What is minimum contrast estimation?
It is a method for fitting a model from a family parametrized by θ based on an observed point pattern x.
Compute a non-parametric functional summary statistic ˆT (r ) from the data and let T_θ(r) be its theoretical value under the model parametrized by θ.
Estimate θ such that T_θ(r ) is as close as possible to ˆT (r) for a range of r -values.
Find the minimum contrast estimate ˆθ which minimises the contrast d(ˆT , T_θ) = ∫_{a_1}^{a^2} [ˆT(r) − T_θ(r) ]^2 dr
for some chosen 0 ≤ a1 < a2.
What is the pair correlation function for a Thomas process?

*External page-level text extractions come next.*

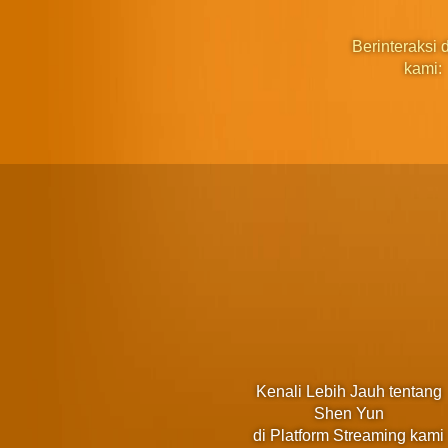
Berinteraksi
kami:
Kenali Lebih Jauh tentang
Shen Yun
di Platform Streaming kami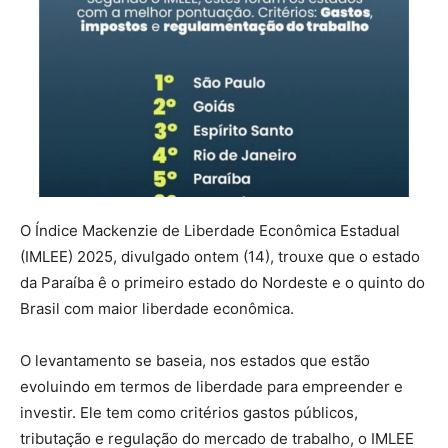
O Índice Mackenzie de Liberdade Econômica Estadual
(IMLEE) 2025, divulgado ontem (14), trouxe que o estado
da Paraíba ê o primeiro estado do Nordeste e o quinto do
Brasil com maior liberdade econômica.
O levantamento se baseia, nos estados que estão
evoluindo em termos de liberdade para empreender e
investir. Ele tem como critérios gastos públicos,
tributação e regulação do mercado de trabalho, o IMLEE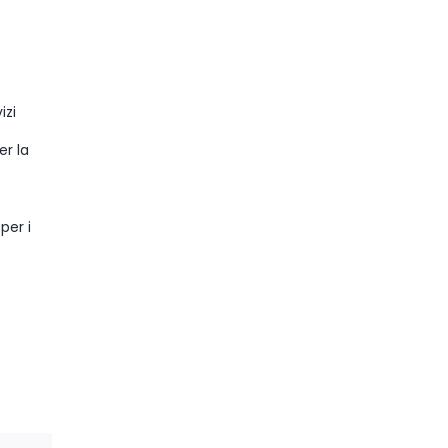
izi
er la
per i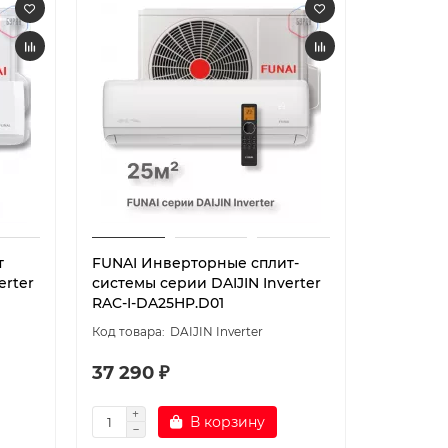
т
FUNAI Инверторные сплит-
erter
системы серии DAIJIN Inverter
RAC-I-DA25HP.D01
DAIJIN Inverter
37 290 ₽
В корзину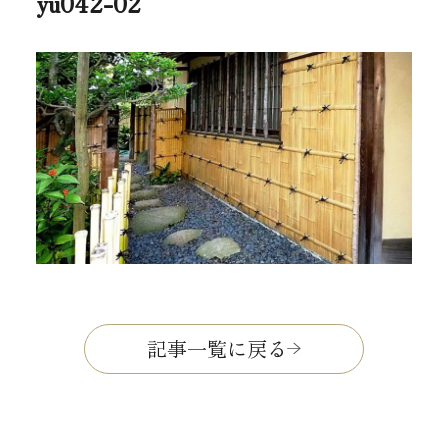
yu042-02
記事一覧に戻る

g_θ(r) = g_{(κ,ω2)} (r) = 1 + exp(−r^2 / (4ω^2) ) / (4πω^2 κ)
What is a Gaussian random field?
Let S ⊆ R^d be a region. A random field Y : S → R is a Gaussian random field, if the vector (Y (u_1), . . . , Y (u_n))^T follows a multivariate normal distribution for any n ≥ 1 and u_1, . . . , u_n ∈ S, i.e.
∑_{i=1}^n a_i Y_i,
for a_i ∈ R.
What is a log-Gaussian random field?
If Y is a Gaussian random field then Z = exp(Y) is a log-Gaussian random field
What is a log-Gaussian Cox process?
An LGCP is a Cox process whose random intensity function is a log-Gaussian random field.
How can a GRF be split into two GRF’s?
Y = m + Y_0 where
m is the mean function (the ”systematic part”),
Y_0 is a mean zero GRF with covariance function c (the ”random part”).
We may use a constant mean if we know nothing of the underlying distribution, but also a non-constant mean if we have some useful information.
What is the covariance function of a GRF?
A function c : S × S → R that is symmetric and positive definite.
What is the power exponential covariance function?
c(u, v ) = σ^2 exp( −∥u − v∥^δ / α )
,
for σ, α > 0 and 0 ≤ δ ≤ 2.
δ = 1:
The exponential covariance function. Has ”jagged” realizations.
δ = 2:
The Gaussian covariance function. Has very smooth realizations.
What is necessary for a complex covariance function of a GRF?
A function c : S × S → C is a covariance function if and only if it is hermitian and positive semi-definite.